### Task requirements
Print the records below exactly. Omit every picture.

### Records for the exercise

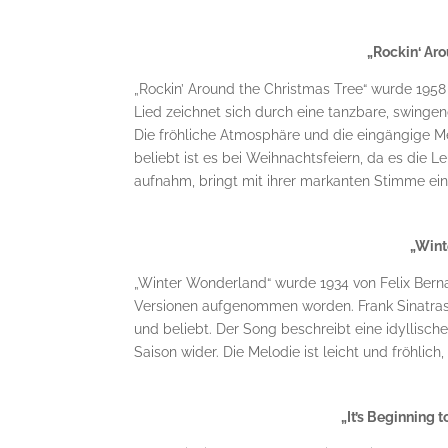
„Rockin‘ Ar
„Rockin’ Around the Christmas Tree“ wurde 19
Lied zeichnet sich durch eine tanzbare, swinge
Die fröhliche Atmosphäre und die eingängige 
beliebt ist es bei Weihnachtsfeiern, da es die 
aufnahm, bringt mit ihrer markanten Stimme ein
„Wint
„Winter Wonderland“ wurde 1934 von Felix Berna
Versionen aufgenommen worden. Frank Sinatras 
und beliebt. Der Song beschreibt eine idyllisc
Saison wider. Die Melodie ist leicht und fröhlic
„It’s Beginning 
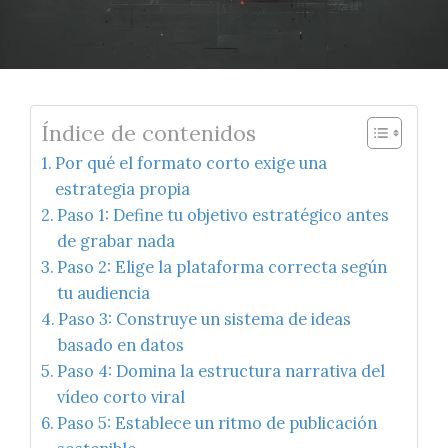
Índice de contenidos
Por qué el formato corto exige una
estrategia propia
Paso 1: Define tu objetivo estratégico antes
de grabar nada
Paso 2: Elige la plataforma correcta según
tu audiencia
Paso 3: Construye un sistema de ideas
basado en datos
Paso 4: Domina la estructura narrativa del
vídeo corto viral
Paso 5: Establece un ritmo de publicación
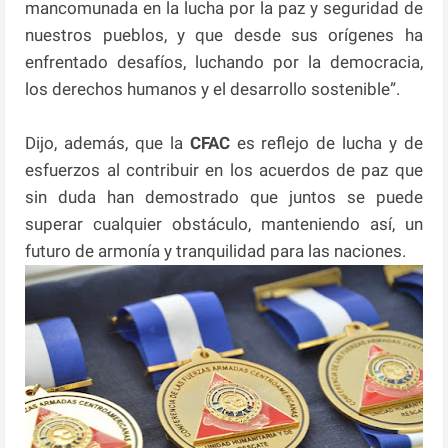
mancomunada en la lucha por la paz y seguridad de
nuestros pueblos, y que desde sus orígenes ha
enfrentado desafíos, luchando por la democracia,
los derechos humanos y el desarrollo sostenible”.
Dijo, además, que la
CFAC
es reflejo de lucha y de
esfuerzos al contribuir en los acuerdos de paz que
sin duda han demostrado que juntos se puede
superar cualquier obstáculo, manteniendo así, un
futuro de armonía y tranquilidad para las naciones.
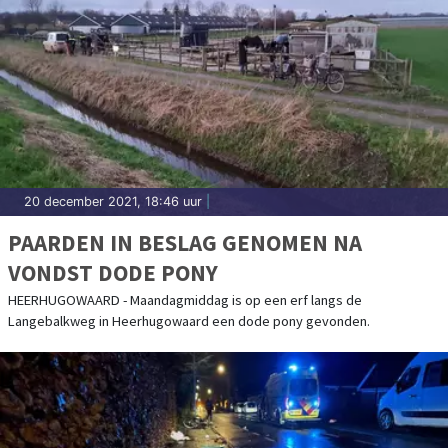
20 december 2021, 18:46 uur
|
PAARDEN IN BESLAG GENOMEN NA
VONDST DODE PONY
HEERHUGOWAARD - Maandagmiddag is op een erf langs de
Langebalkweg in Heerhugowaard een dode pony gevonden.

### Answer to the exercise
„Rockin‘ Ar
„Rockin’ Around the Christmas Tree“ wurde 19
Lied zeichnet sich durch eine tanzbare, swinge
Die fröhliche Atmosphäre und die eingängige 
beliebt ist es bei Weihnachtsfeiern, da es die 
aufnahm, bringt mit ihrer markanten Stimme ein
„Wint
„Winter Wonderland“ wurde 1934 von Felix Berna
Versionen aufgenommen worden. Frank Sinatras 
und beliebt. Der Song beschreibt eine idyllisc
Saison wider. Die Melodie ist leicht und fröhlic
„It’s Beginning 
Índice de contenidos
Por qué el formato corto exige una
estrategia propia
Paso 1: Define tu objetivo estratégico antes
de grabar nada
Paso 2: Elige la plataforma correcta según
tu audiencia
Paso 3: Construye un sistema de ideas
basado en datos
Paso 4: Domina la estructura narrativa del
vídeo corto viral
Paso 5: Establece un ritmo de publicación
mancomunada en la lucha por la paz y seguridad de
nuestros pueblos, y que desde sus orígenes ha
enfrentado desafíos, luchando por la democracia,
los derechos humanos y el desarrollo sostenible”.
Dijo, además, que la
CFAC
es reflejo de lucha y de
esfuerzos al contribuir en los acuerdos de paz que
sin duda han demostrado que juntos se puede
superar cualquier obstáculo, manteniendo así, un
futuro de armonía y tranquilidad para las naciones.
20 december 2021, 18:46 uur
|
PAARDEN IN BESLAG GENOMEN NA
VONDST DODE PONY
HEERHUGOWAARD - Maandagmiddag is op een erf langs de
Langebalkweg in Heerhugowaard een dode pony gevonden.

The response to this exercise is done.